Search the material for the string "will", then show every line where it turns up.

• The records
-=-=-=-=-

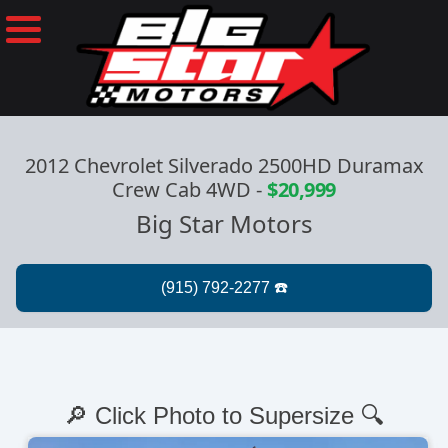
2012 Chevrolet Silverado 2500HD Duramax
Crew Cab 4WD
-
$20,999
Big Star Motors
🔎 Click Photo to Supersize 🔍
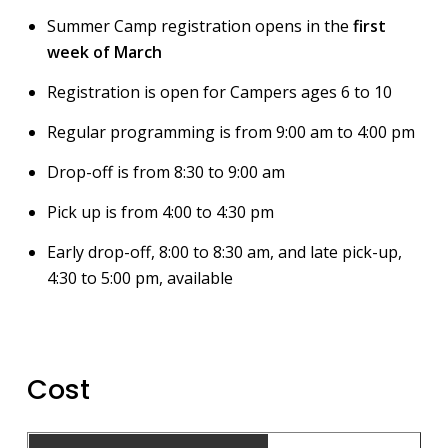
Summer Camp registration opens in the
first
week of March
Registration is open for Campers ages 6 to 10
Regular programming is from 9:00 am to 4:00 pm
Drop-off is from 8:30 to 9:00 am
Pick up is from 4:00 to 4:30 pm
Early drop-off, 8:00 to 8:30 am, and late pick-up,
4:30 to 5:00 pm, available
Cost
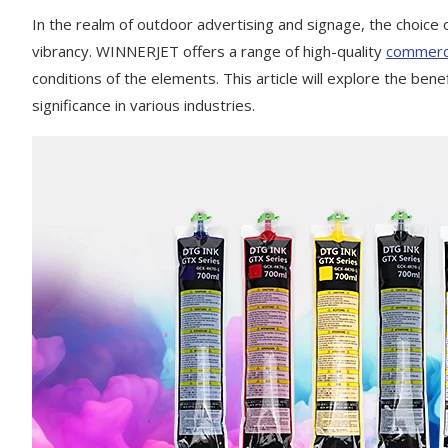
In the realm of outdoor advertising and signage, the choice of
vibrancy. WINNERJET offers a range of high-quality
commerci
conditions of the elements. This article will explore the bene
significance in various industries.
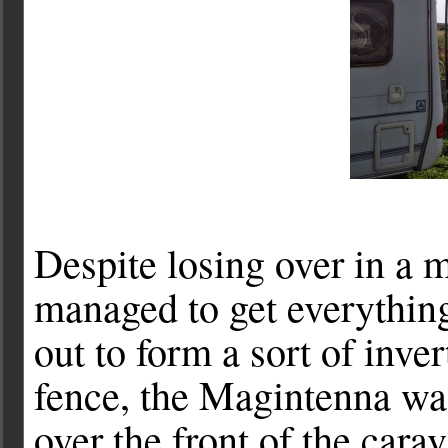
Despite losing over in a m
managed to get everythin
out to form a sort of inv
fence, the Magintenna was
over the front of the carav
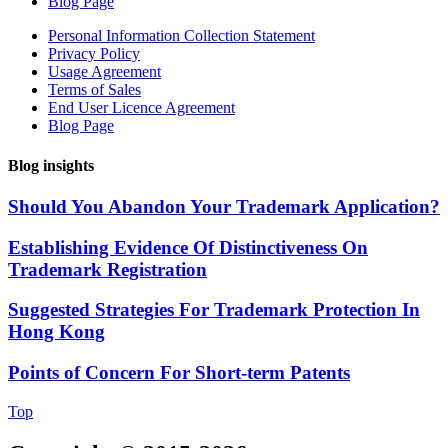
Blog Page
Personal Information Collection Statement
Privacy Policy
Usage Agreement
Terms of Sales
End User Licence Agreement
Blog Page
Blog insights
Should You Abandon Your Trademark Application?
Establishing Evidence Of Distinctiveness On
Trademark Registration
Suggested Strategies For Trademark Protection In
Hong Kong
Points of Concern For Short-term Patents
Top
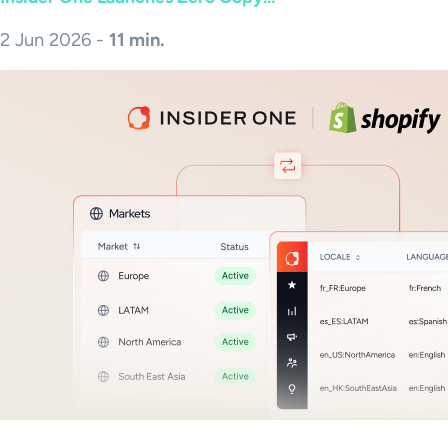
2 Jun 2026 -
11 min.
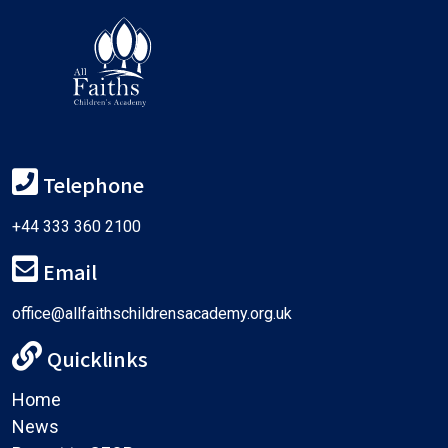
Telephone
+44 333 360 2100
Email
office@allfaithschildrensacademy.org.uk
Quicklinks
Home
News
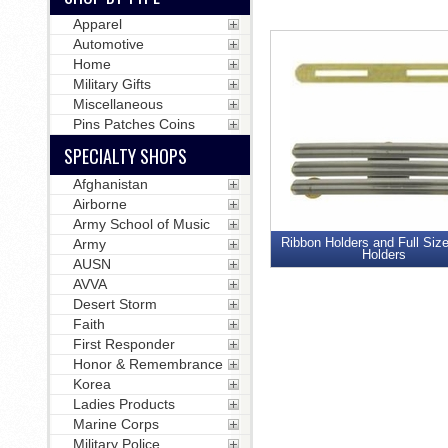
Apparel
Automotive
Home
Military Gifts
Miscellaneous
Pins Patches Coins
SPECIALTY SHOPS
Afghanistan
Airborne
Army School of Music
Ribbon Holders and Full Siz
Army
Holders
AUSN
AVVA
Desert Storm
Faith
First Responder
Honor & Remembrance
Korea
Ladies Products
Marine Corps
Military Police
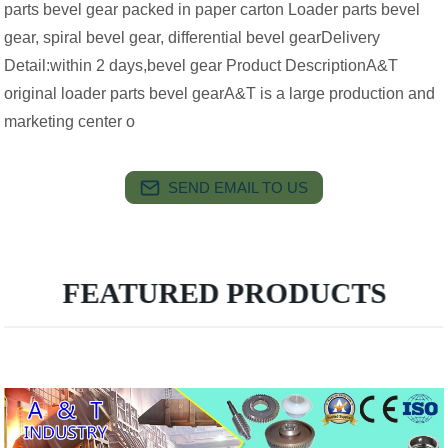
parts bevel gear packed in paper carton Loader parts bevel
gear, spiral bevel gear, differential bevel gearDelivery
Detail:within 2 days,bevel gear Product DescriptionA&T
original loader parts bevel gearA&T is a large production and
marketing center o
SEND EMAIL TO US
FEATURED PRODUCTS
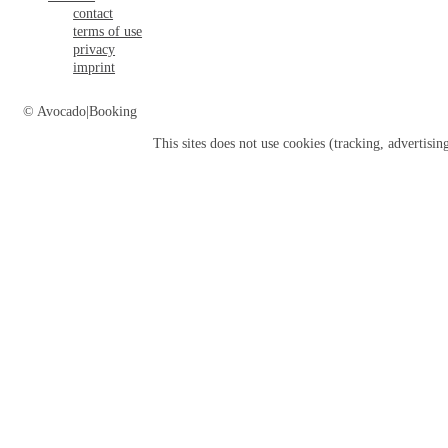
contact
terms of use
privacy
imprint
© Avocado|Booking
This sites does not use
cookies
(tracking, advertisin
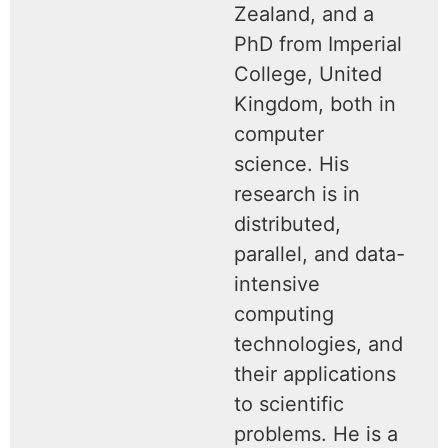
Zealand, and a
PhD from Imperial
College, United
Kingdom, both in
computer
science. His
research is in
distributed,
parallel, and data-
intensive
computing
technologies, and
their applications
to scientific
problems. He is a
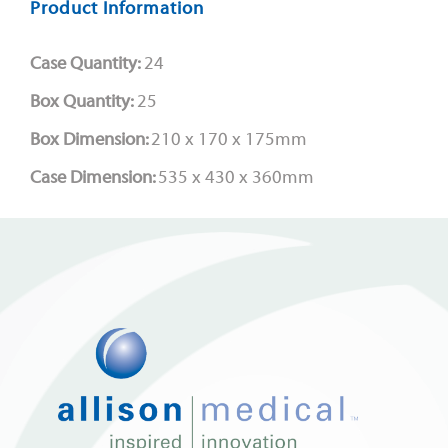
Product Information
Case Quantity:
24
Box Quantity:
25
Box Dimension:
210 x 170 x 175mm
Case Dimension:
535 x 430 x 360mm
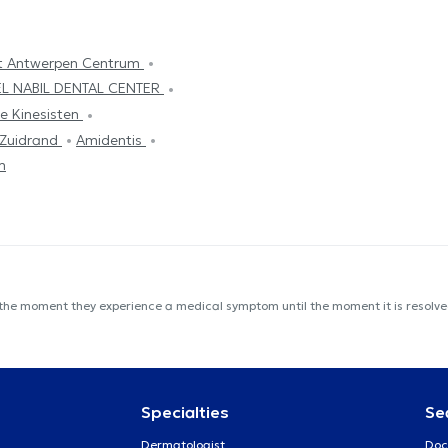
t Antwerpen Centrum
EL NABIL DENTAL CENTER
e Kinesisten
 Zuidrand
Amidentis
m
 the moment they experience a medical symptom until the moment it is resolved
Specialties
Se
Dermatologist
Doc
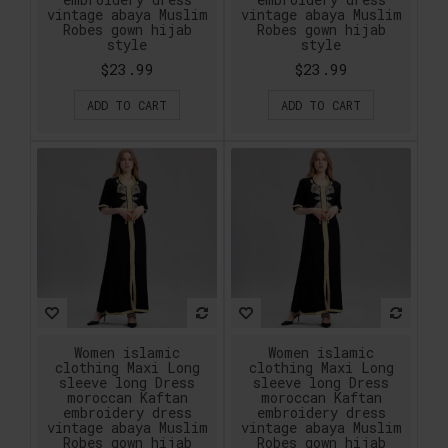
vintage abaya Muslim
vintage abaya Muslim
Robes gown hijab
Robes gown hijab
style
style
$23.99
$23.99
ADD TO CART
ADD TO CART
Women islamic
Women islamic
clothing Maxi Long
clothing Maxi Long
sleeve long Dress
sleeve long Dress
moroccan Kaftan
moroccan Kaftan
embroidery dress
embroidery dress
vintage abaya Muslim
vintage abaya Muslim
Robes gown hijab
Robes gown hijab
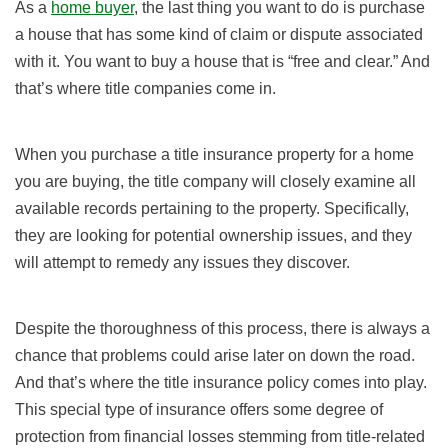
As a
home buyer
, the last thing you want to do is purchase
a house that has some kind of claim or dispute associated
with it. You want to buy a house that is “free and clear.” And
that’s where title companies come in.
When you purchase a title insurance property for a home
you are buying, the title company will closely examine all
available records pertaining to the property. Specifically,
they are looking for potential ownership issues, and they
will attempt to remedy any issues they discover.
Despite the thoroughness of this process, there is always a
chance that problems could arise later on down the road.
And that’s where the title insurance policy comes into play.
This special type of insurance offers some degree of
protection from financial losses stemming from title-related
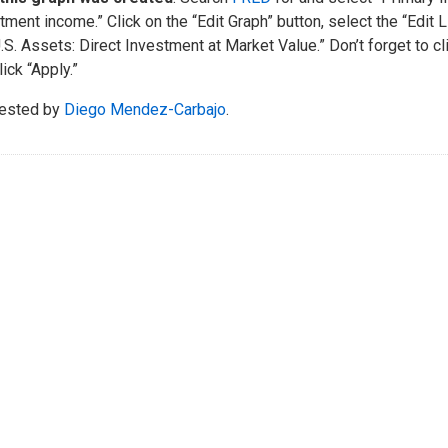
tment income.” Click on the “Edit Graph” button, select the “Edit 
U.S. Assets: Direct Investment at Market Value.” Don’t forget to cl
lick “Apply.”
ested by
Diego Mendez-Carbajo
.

-=-=-=-=-

• Answer box
conditions of the elements. This article will explore the bene
you are buying, the title company will closely examine all
will attempt to remedy any issues they discover.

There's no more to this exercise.